[Edu-sig] casino math (unit three)
Gregor Lingl
gregor.lingl at aon.at
Wed Sep 2 03:29:36 CEST 2009
Laura Creighton schrieb:
> In a message of Mon, 31 Aug 2009 22:23:55 PDT, kirby urner writes:
>
> <snip>
>
>
>> On break, we encourage playing with Pysol maybe...
>>
>> http://www.pysol.org/
>> http://pysolfc.sourceforge.net/
>> http://tktable.sourceforge.net/tile/
>> http://pygames.sourceforge.net/
>>
>> Kirby
>> 4D
>>
>
> I think that the pysol game 'Pile On' is always solvable.

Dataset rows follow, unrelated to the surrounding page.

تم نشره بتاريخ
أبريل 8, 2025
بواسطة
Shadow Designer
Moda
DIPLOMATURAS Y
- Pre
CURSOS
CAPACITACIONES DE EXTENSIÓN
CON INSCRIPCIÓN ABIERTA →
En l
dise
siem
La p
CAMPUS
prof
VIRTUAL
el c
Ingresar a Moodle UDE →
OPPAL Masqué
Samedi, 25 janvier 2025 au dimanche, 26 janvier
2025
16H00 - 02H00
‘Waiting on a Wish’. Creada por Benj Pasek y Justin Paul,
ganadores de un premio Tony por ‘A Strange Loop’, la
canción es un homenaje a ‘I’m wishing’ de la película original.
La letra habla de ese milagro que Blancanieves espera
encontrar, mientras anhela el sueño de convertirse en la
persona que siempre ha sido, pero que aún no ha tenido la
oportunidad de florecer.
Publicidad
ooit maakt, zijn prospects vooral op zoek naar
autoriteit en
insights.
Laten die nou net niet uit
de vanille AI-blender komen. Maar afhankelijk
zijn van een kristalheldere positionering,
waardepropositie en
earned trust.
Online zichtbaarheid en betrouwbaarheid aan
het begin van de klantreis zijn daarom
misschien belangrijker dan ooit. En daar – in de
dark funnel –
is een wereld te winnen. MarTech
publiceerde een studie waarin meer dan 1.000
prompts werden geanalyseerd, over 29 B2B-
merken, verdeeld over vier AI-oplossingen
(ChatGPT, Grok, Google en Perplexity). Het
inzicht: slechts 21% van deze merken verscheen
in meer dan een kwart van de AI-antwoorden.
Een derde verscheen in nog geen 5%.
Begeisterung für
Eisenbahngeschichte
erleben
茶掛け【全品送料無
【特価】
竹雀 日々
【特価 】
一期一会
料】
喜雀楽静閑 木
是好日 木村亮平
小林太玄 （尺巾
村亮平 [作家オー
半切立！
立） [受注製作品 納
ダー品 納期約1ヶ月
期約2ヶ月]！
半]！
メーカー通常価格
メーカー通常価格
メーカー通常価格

> Anybody know for sure? Writing a program that exhaustively creates
> all the possible layouts and then solves them seems possible,
Hi Laura,
I fear that this is not practicable. There are 52! =
80658175170943878571660636856403766975289505440883277824000000000000
permutations of 52 cards. If one considers the permutations of the 13 piles
as equivalent and also the permutations of the four suits one still
arrives at a number
of possible Pile On games that exceeds by far the number of nanoseconds
that passed
since the beginning of the universe.
> but
> I keep thinking there has to be a more elegant proof in there.
>
Yes, I would also be interested in such a proof. I for my part learned
to know Pile On
only today and I find it rather difficult to play. So from my own very
irrelevant
experience would expect that there are start configurations which might
not be solvable -
--- at least for me :-(
Thanks for the deverting hint
Gregor
P.S.: According to your suggestion I wrote an ugly little program, that
up to now
was able to solve all the sample start configurations I fed it with. ;-)
> rules here for those unfamiliar with the game (googling for 'Pile
> On' seems to generate a myriad of false positives).
>
> Pile On
> One-Deck game type. 1 deck. No redeal.
>
> Begin:
> The game begins with 13 piles of 4 cards, ina random order, plus 2 empty piles.
>
> Goal:
> Rearrange the cards so that each pile contains four cards with the same rank.
>
> Rules:
>
> Cards can be moved on top of any other card or cards of the same rank,
> or to empty piles. Groups of cards can be moved if they are of the
> same rank.
>
> A pile cannot have more than four cards, and an empty slot can be
> filled with any card or group of cards with the same rank.
>
> ___________
>
> So, simple. But always solvable? I am not sure about that.